Le gouvernement tente de sortir de la polémique créée par l'annonce de la baisse de cinq euros des APL à partir d'octobre. Jeudi, le secrétaire d'État à la Cohésion des territoires Julien Denormandie a annoncé qu'il n'y aurait pas de baisse supplémentaire des aides publiques au logement (APL) dans leur ensemble en 2018. "2017, ça diminue de cinq euros. 2018, il n'y aura pas de nouvelle baisse" générale, a-t-il affirmé sur sur BFM TV.

Vaste réforme du logement. Annoncée au début de l'été, la baisse de cinq euros par mois des APL, qui doit entrer en vigueur en octobre, a essuyé des critiques de différents bords politiques. L'exécutif renvoie la balle au précédent gouvernement, ce que contestent les responsables de l'époque, et préfère mettre l'accent sur une vaste réforme du logement, détaillée mercredi. Celle-ci ne concerne pas les APL dans leur ensemble.

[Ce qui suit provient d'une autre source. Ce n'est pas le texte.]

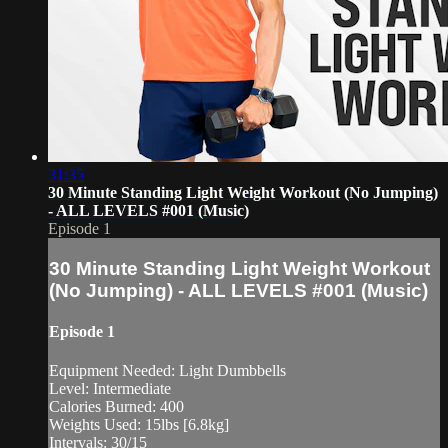
31:35
30 Minute Standing Light Weight Workout (No Jumping)
- ALL LEVELS #001 (Music)
Episode 1
30 Minute Standing Light Weight Workout
(No Jumping) - ALL LEVELS #001 (Music)
Episode 1
Equipment Needed: Light Dumbbells
Level: Intermediate
Calories Burned: 400
Weights Used: 15lbs [6.8kg]
Intervals: 30/15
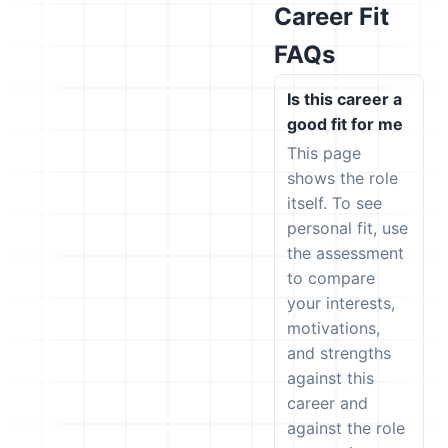
Career Fit
FAQs
Is this career a
good fit for me
This page
shows the role
itself. To see
personal fit, use
the assessment
to compare
your interests,
motivations,
and strengths
against this
career and
against the role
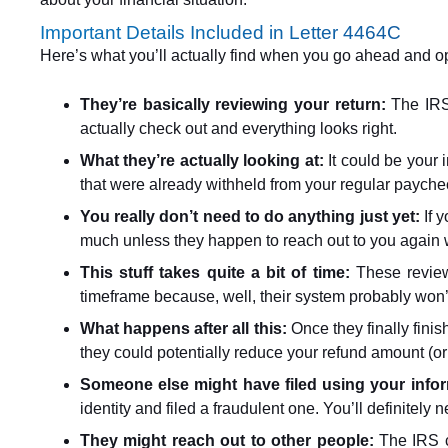
Important Details Included in Letter 4464C
Here’s what you’ll actually find when you go ahead and ope
They’re basically reviewing your return:
The IRS
actually check out and everything looks right.
What they’re actually looking at:
It could be your 
that were already withheld from your regular payche
You really don’t need to do anything just yet:
If y
much unless they happen to reach out to you again w
This stuff takes quite a bit of time:
These review
timeframe because, well, their system probably won’
What happens after all this:
Once they finally fini
they could potentially reduce your refund amount (or
Someone else might have filed using your info
identity and filed a fraudulent one. You’ll definitely
They might reach out to other people:
The IRS co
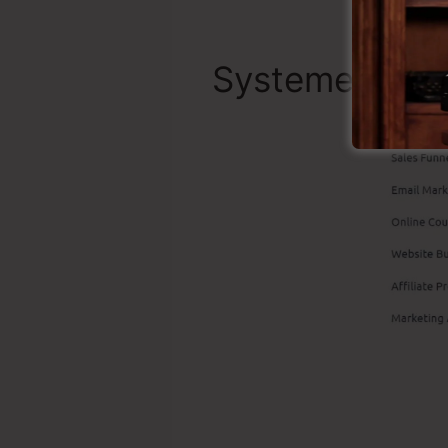
Systeme.io Bes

"Les APL, pas un problème". Mais elle prévoit en revanche de les abaisser nettement pour les seuls occupants de logements sociaux afin d'encourager les bailleurs sociaux à baisser leurs loyers. "C'est un schéma où il n'y a pas de perdant", a promis jeudi Julien Denormandie. "On dit aux bailleurs sociaux: 'Puisque nous vous finançons, nous allons améliorer vos conditions de financement', (mais) "'cet argent, on vous demande de le répercuter en baisses de loyers'". "Les APL, ce n'est pas un problème", a-t-il insisté. "Le problème fondamental, ce sont les niveaux des loyers."

La trésorerie des bailleurs sociaux, "chiffre exagéré" ? Parallèlement, Julien Denormandie a plutôt pris le parti des bailleurs HLM au sujet de chiffres publiés cette semaine par la Cour des comptes, qui regrette le montant élevé des réserves d'argent au sein du système : elle estime que les fonds propres dépassent les emprunts de quelque 30 milliards d'euros. "Je pense que le chiffre est exagéré", a déclaré le secrétaire d'Etat.